[TASK INSTRUCTIONS] Give back exactly the first lines of the entries below, through the line with "right eye: (459, 163)".

▬▬▬

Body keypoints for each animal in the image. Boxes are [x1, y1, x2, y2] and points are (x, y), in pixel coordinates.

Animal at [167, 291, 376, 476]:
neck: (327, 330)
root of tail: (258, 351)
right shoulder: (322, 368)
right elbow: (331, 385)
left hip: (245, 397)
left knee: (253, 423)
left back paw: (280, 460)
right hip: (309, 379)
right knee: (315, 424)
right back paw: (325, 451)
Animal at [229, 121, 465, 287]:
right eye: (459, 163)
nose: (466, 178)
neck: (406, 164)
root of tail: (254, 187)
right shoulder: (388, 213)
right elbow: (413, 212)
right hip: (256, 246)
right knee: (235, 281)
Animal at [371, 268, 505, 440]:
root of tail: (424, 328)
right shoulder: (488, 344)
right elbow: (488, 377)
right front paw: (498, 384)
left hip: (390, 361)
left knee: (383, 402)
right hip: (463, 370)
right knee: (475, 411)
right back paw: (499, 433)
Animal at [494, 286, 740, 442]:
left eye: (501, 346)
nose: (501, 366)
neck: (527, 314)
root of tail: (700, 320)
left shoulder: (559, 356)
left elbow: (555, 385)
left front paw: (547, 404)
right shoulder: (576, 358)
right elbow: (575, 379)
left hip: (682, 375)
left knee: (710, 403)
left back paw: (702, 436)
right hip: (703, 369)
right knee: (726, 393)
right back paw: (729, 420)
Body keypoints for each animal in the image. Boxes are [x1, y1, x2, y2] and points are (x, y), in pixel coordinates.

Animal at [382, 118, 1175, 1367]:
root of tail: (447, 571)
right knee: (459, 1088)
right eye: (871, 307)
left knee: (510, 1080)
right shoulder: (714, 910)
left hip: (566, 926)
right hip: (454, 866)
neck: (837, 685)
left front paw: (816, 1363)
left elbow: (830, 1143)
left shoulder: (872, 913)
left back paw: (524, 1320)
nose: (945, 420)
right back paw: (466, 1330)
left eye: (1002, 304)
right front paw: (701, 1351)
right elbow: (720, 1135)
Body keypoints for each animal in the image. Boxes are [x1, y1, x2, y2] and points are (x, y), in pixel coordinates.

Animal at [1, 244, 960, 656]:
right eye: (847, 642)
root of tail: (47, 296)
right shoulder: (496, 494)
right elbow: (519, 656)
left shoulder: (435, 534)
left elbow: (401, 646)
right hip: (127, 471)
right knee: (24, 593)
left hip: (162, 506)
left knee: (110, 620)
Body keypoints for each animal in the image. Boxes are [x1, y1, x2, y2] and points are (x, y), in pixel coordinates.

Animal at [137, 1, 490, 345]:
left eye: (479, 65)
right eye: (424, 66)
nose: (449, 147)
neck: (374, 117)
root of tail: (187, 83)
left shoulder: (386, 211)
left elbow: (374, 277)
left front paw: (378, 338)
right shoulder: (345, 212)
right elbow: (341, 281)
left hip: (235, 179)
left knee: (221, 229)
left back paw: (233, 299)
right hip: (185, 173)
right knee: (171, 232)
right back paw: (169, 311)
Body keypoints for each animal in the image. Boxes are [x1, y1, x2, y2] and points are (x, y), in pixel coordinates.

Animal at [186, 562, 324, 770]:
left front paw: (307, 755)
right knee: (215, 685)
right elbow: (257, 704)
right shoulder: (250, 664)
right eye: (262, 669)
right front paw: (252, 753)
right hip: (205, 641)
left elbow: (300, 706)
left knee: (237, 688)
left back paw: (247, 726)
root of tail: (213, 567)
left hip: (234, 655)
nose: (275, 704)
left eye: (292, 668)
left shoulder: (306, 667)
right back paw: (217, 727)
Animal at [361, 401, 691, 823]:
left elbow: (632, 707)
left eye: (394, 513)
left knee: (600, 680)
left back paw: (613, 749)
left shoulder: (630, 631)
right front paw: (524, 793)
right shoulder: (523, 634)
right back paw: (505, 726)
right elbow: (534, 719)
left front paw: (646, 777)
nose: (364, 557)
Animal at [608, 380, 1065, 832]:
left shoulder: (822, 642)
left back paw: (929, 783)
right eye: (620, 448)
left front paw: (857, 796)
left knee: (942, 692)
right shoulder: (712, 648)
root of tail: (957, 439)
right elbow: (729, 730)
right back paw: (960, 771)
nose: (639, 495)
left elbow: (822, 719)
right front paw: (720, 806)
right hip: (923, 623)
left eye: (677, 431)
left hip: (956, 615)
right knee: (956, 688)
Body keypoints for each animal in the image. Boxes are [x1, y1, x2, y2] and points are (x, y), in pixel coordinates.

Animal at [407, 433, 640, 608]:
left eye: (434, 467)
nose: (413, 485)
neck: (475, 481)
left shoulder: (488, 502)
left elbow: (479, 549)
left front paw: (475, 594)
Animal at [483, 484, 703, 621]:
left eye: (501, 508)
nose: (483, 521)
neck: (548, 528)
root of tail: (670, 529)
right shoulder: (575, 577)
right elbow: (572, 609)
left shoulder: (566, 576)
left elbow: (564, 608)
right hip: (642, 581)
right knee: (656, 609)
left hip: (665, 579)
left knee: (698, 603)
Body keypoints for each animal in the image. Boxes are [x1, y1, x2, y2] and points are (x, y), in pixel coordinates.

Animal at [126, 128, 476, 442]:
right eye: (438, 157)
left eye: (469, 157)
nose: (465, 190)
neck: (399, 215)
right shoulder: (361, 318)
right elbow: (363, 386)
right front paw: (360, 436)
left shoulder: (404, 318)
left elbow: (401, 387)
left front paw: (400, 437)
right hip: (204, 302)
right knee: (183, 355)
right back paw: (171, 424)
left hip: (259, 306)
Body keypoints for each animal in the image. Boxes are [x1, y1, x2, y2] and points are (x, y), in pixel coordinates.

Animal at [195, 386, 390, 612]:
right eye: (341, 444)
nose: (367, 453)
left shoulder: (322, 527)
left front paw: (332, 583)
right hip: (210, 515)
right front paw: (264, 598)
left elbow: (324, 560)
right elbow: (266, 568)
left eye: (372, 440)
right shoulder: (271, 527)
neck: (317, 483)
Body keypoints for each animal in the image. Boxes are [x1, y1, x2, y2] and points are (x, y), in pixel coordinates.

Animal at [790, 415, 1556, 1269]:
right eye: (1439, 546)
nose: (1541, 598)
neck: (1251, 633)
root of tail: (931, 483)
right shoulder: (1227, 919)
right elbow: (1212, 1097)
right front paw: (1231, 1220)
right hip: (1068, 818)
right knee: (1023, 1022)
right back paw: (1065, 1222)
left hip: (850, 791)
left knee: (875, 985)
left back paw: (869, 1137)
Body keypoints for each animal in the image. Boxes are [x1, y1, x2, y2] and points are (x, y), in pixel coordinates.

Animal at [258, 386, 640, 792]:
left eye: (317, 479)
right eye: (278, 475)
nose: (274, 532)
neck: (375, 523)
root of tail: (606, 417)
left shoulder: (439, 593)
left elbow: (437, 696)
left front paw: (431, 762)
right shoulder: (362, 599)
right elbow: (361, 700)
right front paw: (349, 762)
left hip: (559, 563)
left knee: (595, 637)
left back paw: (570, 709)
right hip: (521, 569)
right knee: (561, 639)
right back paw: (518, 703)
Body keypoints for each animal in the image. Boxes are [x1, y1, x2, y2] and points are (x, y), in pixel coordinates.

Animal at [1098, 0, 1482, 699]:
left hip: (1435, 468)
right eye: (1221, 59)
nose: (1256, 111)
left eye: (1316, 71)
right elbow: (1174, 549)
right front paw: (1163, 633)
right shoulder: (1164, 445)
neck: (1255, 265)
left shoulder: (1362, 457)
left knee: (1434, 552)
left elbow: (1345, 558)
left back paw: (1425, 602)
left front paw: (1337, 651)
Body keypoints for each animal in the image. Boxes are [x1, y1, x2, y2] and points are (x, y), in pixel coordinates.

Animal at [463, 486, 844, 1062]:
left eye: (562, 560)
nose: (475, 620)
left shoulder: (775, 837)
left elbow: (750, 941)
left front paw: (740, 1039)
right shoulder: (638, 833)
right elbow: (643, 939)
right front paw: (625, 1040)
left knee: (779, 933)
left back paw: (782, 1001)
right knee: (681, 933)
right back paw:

▬▬▬

[PROBLEM SOLUTION]
Body keypoints for each animal in the image. Boxes are [x1, y1, x2, y2] and points are (x, y), in pixel coordinates.

Animal at [167, 291, 376, 476]:
neck: (327, 330)
root of tail: (258, 351)
right shoulder: (322, 368)
right elbow: (331, 385)
left hip: (245, 397)
left knee: (253, 423)
left back paw: (280, 460)
right hip: (309, 379)
right knee: (315, 424)
right back paw: (325, 451)
Animal at [229, 121, 465, 287]:
right eye: (459, 163)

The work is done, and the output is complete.